WHAT TO DO =
From the data below, return each line in which the string "LIST" is found.

Source data
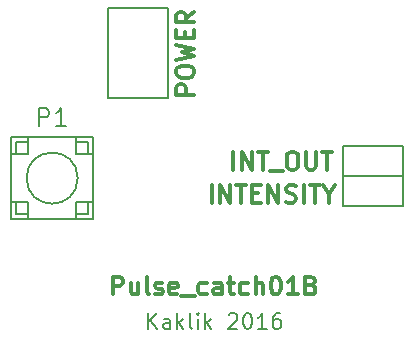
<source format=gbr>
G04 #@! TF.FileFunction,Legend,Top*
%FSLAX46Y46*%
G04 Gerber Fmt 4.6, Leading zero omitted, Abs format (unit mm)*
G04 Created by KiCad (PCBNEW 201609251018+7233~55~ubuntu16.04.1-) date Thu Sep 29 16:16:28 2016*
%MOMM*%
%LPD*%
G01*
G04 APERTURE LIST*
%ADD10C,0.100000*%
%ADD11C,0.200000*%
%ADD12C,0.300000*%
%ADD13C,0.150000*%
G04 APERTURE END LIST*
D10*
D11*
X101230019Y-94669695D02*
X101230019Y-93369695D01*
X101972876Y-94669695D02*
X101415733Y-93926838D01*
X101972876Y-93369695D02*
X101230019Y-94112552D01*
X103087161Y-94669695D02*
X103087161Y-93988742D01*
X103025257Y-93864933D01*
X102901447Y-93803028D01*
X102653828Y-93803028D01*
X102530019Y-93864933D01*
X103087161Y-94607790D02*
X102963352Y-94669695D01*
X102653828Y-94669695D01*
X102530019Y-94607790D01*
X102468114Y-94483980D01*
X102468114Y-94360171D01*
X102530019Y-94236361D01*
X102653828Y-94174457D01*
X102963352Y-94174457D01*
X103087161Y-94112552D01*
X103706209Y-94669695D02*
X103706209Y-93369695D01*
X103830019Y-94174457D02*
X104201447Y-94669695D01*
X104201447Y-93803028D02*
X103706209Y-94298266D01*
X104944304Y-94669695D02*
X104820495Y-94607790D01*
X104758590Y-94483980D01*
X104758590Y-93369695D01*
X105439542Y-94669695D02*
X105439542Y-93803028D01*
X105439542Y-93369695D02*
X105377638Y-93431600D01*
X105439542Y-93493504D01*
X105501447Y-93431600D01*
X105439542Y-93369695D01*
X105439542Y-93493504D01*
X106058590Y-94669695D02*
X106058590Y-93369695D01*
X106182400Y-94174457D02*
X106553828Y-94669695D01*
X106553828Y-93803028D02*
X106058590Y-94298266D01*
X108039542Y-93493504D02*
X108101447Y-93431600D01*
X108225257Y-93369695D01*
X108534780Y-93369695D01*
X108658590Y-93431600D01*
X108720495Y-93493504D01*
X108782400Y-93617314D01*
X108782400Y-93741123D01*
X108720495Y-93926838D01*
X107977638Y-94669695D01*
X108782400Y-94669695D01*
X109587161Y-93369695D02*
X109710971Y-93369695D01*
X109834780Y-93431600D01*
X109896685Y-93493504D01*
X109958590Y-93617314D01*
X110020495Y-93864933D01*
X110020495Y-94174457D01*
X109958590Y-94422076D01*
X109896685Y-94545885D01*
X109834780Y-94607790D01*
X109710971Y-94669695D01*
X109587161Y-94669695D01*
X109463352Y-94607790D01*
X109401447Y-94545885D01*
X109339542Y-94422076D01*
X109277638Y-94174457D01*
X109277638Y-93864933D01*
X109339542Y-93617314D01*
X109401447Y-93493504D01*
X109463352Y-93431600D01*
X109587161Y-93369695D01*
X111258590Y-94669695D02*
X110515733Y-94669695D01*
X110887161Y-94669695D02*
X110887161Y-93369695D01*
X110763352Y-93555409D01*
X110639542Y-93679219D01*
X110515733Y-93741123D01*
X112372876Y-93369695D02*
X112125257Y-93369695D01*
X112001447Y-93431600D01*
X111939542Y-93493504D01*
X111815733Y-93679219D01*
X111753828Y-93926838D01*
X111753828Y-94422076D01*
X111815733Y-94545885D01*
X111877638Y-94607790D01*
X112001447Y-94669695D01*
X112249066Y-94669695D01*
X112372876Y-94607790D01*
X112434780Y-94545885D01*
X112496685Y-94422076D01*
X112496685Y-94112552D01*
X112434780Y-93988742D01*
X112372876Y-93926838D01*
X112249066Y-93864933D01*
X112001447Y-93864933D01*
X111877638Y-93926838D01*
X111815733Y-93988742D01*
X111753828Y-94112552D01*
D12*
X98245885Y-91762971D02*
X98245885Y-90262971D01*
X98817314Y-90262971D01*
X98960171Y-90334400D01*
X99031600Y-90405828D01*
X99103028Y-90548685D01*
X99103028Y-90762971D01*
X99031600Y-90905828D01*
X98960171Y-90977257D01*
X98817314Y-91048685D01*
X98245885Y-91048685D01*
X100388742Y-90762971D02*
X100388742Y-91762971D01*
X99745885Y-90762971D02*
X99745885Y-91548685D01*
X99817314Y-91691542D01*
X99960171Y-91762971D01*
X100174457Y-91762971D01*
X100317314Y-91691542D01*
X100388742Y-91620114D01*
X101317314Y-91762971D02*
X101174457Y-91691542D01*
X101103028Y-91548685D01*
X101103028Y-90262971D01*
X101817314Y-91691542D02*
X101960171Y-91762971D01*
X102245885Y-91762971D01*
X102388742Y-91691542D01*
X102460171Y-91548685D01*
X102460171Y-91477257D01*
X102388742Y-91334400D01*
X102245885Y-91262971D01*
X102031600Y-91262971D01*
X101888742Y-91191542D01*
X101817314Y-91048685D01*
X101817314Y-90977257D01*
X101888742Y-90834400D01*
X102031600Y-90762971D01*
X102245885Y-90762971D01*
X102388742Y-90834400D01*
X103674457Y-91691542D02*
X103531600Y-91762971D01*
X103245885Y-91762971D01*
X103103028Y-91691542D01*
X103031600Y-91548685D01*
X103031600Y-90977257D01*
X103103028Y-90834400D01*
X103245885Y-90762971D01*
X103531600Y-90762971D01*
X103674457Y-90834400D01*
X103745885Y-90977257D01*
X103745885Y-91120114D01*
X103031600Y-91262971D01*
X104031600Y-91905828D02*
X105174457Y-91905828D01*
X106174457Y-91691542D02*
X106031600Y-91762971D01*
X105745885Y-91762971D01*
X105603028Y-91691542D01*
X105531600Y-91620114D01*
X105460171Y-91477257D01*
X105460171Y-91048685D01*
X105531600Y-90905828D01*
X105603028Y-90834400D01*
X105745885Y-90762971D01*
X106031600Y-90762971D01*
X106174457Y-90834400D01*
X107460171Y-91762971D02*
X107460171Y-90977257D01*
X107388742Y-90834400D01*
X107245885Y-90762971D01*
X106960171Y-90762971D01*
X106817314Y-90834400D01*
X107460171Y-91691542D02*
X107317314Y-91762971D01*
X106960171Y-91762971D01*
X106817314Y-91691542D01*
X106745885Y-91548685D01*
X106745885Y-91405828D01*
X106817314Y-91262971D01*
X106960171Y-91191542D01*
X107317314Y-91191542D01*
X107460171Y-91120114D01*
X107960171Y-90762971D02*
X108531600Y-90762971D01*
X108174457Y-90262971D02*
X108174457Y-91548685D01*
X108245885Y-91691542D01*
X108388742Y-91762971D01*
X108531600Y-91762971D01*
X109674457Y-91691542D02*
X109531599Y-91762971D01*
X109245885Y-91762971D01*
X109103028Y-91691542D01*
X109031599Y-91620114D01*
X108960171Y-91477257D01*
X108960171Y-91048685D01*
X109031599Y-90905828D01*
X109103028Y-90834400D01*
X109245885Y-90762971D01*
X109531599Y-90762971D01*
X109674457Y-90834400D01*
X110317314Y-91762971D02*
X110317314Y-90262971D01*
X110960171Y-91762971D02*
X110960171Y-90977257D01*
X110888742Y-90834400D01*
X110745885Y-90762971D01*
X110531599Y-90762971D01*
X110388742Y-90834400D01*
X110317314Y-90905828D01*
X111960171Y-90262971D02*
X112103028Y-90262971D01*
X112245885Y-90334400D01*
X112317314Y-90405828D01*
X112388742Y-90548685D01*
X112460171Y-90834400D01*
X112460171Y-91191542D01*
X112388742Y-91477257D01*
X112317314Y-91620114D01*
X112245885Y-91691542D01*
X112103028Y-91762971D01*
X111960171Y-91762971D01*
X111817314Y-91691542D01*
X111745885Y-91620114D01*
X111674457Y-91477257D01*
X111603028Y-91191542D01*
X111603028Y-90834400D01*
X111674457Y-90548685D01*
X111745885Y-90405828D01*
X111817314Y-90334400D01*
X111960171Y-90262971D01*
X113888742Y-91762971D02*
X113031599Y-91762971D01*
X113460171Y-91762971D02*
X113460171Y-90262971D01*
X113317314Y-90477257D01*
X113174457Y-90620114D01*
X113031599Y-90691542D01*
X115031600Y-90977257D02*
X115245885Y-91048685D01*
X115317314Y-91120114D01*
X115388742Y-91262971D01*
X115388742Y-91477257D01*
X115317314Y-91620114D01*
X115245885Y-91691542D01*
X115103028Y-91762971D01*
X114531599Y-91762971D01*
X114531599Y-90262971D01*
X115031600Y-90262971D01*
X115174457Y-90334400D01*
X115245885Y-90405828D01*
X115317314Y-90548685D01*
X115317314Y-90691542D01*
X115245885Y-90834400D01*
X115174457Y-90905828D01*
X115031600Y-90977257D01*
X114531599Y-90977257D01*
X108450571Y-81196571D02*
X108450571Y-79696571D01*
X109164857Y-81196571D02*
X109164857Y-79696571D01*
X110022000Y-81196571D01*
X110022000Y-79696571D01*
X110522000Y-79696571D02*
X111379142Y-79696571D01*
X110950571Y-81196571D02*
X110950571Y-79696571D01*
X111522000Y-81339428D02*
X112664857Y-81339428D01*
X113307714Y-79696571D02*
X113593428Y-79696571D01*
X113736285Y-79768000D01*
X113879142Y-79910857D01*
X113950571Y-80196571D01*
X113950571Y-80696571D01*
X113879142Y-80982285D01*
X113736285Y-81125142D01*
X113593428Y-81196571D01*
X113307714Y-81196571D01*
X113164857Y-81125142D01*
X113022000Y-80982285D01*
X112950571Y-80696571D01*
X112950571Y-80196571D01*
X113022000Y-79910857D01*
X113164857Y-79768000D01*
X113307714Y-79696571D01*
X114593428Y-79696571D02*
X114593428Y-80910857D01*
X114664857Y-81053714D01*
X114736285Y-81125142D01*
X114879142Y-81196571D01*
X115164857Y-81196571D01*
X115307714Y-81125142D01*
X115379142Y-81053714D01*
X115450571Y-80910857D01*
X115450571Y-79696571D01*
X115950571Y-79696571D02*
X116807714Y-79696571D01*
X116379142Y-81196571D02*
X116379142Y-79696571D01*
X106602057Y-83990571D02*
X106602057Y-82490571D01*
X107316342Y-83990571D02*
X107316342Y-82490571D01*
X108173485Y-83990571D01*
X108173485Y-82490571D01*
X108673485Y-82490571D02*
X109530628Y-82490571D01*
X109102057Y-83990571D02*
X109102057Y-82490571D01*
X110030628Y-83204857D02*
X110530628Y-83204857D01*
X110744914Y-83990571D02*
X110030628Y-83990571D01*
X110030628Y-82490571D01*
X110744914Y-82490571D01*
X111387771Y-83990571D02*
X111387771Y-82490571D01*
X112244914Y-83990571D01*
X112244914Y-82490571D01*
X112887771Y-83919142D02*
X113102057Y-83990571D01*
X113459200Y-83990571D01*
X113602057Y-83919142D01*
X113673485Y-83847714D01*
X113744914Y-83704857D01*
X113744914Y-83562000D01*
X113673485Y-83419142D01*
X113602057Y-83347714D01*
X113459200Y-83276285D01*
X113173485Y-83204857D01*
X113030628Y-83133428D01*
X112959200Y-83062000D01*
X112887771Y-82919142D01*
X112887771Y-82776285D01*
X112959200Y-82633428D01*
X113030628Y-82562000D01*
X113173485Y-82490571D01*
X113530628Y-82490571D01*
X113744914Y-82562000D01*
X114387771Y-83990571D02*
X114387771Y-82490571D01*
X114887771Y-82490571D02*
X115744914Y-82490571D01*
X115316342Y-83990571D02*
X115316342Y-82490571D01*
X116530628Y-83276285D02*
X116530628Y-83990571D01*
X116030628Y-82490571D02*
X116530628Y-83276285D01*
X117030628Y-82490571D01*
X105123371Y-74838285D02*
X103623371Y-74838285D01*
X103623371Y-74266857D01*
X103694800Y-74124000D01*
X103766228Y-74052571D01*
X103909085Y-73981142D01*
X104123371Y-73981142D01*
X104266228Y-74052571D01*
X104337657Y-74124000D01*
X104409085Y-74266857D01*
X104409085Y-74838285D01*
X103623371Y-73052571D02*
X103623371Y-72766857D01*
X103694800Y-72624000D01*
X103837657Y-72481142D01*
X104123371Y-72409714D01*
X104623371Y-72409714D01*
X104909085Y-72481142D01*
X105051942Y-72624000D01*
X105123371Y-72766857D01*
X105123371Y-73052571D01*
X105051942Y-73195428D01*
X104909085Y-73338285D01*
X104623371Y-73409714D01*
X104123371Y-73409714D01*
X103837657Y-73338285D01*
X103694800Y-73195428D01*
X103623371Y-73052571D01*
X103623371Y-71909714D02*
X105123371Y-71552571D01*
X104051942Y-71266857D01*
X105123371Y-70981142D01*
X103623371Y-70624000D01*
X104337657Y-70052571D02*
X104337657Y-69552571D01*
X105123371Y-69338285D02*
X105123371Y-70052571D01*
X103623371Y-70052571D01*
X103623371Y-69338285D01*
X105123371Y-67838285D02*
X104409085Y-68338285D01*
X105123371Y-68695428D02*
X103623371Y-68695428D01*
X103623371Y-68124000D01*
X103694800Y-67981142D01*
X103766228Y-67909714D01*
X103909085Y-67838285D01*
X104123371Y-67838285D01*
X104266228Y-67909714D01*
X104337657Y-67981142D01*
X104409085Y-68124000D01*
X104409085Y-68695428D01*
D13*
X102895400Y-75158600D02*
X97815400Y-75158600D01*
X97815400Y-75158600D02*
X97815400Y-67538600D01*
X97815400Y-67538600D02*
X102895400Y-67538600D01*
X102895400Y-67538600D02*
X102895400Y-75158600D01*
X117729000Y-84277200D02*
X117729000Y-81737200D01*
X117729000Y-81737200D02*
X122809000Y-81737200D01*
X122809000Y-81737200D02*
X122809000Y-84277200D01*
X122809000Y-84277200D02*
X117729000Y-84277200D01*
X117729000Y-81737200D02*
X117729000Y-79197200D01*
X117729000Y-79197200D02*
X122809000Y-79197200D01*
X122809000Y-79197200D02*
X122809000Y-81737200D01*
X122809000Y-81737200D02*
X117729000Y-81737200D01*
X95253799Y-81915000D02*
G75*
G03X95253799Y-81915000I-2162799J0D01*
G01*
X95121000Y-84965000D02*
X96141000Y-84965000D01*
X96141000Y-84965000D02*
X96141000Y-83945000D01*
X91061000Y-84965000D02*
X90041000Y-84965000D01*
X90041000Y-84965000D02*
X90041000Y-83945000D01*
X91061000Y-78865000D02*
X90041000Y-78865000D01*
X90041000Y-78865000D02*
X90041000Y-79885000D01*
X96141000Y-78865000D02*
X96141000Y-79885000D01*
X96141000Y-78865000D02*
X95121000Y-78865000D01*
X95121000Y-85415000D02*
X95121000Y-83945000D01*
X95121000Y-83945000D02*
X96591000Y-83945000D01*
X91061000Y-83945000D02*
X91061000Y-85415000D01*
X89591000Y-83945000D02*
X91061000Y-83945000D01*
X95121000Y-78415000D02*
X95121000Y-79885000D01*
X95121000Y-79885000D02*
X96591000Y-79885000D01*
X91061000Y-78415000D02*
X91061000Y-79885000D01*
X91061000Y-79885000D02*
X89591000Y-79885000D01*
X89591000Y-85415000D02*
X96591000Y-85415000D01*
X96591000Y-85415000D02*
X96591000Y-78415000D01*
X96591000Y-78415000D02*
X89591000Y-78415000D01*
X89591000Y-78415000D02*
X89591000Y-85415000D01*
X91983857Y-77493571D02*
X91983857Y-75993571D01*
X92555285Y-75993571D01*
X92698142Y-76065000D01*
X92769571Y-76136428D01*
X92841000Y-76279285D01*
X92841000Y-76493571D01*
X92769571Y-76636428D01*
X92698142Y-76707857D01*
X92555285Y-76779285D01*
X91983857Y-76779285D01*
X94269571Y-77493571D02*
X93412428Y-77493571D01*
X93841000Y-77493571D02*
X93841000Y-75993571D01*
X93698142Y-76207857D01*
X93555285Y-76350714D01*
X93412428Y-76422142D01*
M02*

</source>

WRITTEN RESPONSE =
G04 APERTURE LIST*
G04 APERTURE END LIST*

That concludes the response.